_Passage provided_:
Even as such a picture acknowledges an outside world in which Wentworth may once again be called to duty, the virtue that all three characters embody is marked as domestic and insular, contained in a vision of home that is English, stable, and marked by “sunshine” (275).  Theirs is a vision of happiness that pretends to depend on nothing outside itself, even as the income that makes Mrs. Smith’s newfound comfort possible has come not only from elsewhere (as wealth tends to do in this new global world) but specifically from the unnamed and unmarked suffering of others, just as Wentworth’s success and relative wealth has come from a war that remains offstage as anything other than a future threat.  Austen reminds even as she asks us to forget that domestic drama is made possible by strange compromise and that national pride all too often relies on international or extranational shame.

_Collected data_:
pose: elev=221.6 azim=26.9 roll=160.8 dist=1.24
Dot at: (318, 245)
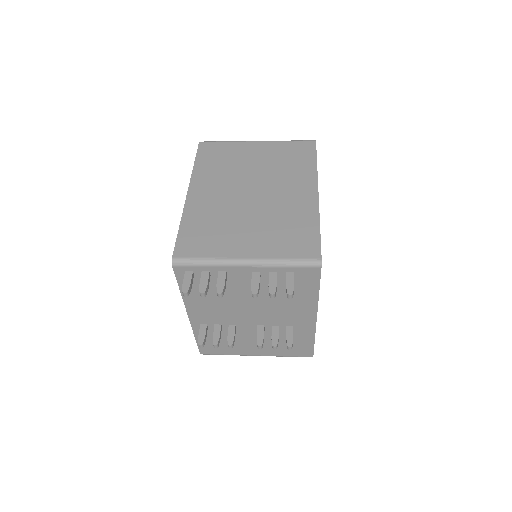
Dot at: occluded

_Work to complete_:
1. Restate the Austen passage, beginning at the words "Even as such" and stopping after "or extranational shame.", with "domestic" updated to "household".
2. Answer these questions from the Austen passage:
(a) Which word is quoted to describe the vision of home?
(b) What has Wentworth's success and relative wealth come from?
(c) What does national pride all too often rely on?

_Solution set_:
1.
Even as such a picture acknowledges an outside world in which Wentworth may once again be called to duty, the virtue that all three characters embody is marked as household and insular, contained in a vision of home that is English, stable, and marked by “sunshine” (275).  Theirs is a vision of happiness that pretends to depend on nothing outside itself, even as the income that makes Mrs. Smith’s newfound comfort possible has come not only from elsewhere (as wealth tends to do in this new global world) but specifically from the unnamed and unmarked suffering of others, just as Wentworth’s success and relative wealth has come from a war that remains offstage as anything other than a future threat.  Austen reminds even as she asks us to forget that household drama is made possible by strange compromise and that national pride all too often relies on international or extranational shame.

2.
(a) "Sunshine."
(b) A war that remains offstage as anything other than a future threat.
(c) International or extranational shame.